Now with MaXXXine, we catch up with Minx six years after the events of X as Maxine is trying to attempt a Traci Lords and parlay her hard earned adult stardom into her first mainstream role in a horror film. Taking place in 1985 in Hollywood, we have the Satanic Panic in full swing along with the very real Night Stalker, who from 84 to 85 killed 14 people casting an ominous shadow over LA. Unlike Pearl, Maxine proves she’s got that X-factor by landing the role in Puritan 2 thanks to director Elizabeth Bender (Elizabeth Debicki), in a move that allows the film to comment on the mark left on female actresses when they do adult films and try to go mainstream. Just as Maxine gets her big break however, a sleazy private detective (Kevin Bacon) shows up threatening to pin the deaths of all her friends from the first film and the couple on her, if she doesn’t comply with his mysterious employer’s requests.

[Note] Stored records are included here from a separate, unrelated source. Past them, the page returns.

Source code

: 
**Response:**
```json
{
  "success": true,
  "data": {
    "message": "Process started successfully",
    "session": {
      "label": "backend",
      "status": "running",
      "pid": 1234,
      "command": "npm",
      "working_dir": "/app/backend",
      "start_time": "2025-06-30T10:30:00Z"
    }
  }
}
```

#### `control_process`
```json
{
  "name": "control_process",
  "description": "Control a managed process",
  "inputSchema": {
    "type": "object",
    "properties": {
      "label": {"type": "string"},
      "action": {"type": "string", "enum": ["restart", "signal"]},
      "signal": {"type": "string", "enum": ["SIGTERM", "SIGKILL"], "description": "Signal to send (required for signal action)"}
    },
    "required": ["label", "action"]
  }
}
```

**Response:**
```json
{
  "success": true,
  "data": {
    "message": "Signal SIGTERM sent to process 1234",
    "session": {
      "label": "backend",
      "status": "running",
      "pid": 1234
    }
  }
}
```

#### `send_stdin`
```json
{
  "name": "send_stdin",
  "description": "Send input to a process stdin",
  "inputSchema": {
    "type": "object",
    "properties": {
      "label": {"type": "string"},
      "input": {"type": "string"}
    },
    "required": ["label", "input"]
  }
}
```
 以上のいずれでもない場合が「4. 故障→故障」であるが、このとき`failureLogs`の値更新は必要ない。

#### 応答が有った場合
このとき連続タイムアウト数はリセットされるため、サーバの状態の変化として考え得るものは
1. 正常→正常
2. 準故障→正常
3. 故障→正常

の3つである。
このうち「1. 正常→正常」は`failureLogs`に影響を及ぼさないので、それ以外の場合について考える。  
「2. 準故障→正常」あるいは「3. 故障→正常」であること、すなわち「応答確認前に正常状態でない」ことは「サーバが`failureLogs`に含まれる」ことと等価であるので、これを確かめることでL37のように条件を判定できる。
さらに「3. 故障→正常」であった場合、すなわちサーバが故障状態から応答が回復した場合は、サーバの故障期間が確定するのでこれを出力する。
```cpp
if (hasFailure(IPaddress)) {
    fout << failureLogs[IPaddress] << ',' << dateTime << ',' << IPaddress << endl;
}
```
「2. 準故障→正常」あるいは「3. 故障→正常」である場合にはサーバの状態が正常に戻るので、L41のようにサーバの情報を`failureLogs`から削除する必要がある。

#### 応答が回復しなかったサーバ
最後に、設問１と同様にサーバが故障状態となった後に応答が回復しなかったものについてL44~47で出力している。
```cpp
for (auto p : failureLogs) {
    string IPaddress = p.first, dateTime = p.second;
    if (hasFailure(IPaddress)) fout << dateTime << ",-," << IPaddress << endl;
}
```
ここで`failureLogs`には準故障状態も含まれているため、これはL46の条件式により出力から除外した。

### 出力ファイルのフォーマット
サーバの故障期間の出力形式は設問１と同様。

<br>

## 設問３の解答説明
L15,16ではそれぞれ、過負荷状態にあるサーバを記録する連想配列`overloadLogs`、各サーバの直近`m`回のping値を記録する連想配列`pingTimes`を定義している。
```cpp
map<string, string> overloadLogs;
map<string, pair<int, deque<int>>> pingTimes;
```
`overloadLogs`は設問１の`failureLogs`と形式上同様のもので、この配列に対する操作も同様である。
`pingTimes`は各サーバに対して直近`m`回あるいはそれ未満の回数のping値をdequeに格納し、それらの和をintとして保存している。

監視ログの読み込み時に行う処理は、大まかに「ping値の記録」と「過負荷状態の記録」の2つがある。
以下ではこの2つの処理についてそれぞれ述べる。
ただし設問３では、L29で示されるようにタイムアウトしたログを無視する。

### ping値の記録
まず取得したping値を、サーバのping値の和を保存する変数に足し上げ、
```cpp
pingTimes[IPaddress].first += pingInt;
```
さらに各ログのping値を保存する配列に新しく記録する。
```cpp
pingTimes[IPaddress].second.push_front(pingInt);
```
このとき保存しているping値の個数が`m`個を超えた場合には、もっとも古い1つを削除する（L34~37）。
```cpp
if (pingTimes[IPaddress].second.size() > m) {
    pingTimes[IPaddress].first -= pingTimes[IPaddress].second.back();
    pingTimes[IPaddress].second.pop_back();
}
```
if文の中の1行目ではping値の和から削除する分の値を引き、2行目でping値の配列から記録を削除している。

This employer is also using every trick from the Dario Argento black gloved, trench-coated killer hand book to kill those around Maxine copying the Night Stalker’s M.O. thus making Maxine a person of interest.

Like the two films before it, there’s an undercurrent subtext, this time about women in Hollywood and how hard it is for them both in front of the camera and behind it. Elizabeth Debicki is very candid that she cast Maxine against the wishes of the studio who wanted to avoid the controversy, because she thought she was simply the best choice for the role and she was willing to fight for her. It’s her candor and compassion that endears her to Maxine, so when she tells her that “whatever she’s got distracting her needs to be taken care of” so they can concentrate on the film, this has Maxine going full Linda Blair in Savage Streets on those who oppose her ascension to stardom. To add some more pathos to Maxine’s struggle with survival versus vengeance, we see her still processing the trauma and survivor’s guilt from the slaughter on the farm six years ago. It’s something Goth uses to fuel some of the film’s more gnarly kills, when she’s forced to defend herself.

Given the second film, I was actually resigned to what kind of narrative gymnastics West would probably employ to make Maxine the killer, but thankfully West and Goth show us another path and one that leaves the door just open enough for another adventure. The bastard child of a 70s Italian Giallo and an 80’s American exploitation flick, MaXXXine manages to cap the series, with a satisfying conclusion, delivering unto horror fandom an sex-postive, kick ass cocaine addicted female antihero. It’s a role that Goth is no doubt having the time of her life playing along with everyone else in the film who also seem to be loving the seedy decade of decadence. That coupled with a script that understands the tropes, and their pitfalls, gives us a nostalgic foray that manages to not get lost in the neon drenched sauce, which is my biggest complaint when you have throwback films like these. MaXXXine feels just enough like its own entity, even though it traffics in these nostalgic cinematic vices. 

It’s impressive that not only do we have a serialized feminist horror trilogy, but all the films are all directed/written by the same director starring the same actor, which is an accomplishment in itself in genre.  They somehow also managed to wrap up the story in a way that narratively makes sense along with sub-textually. Because while Maxine’s journey was similar to Pearl’s, both ambitious women who’s journeys were fraught with the pitfalls of their gender at the time. We do however see some hope in Maxine’s story, that she was able to get the role, and not have to become an old lady feeding porn stars to alligators. MaXXXine was a neon drenched nightmare with its tongue firmly in its cheek and one that I hope will continue in the future. Goth and West have created something special here, that felt completely uncompromising in its trajectory, and while it flirted with these icons of genre, these inspirations only worked to birth its latest addition – Maxine Motherfuckin’ Minx.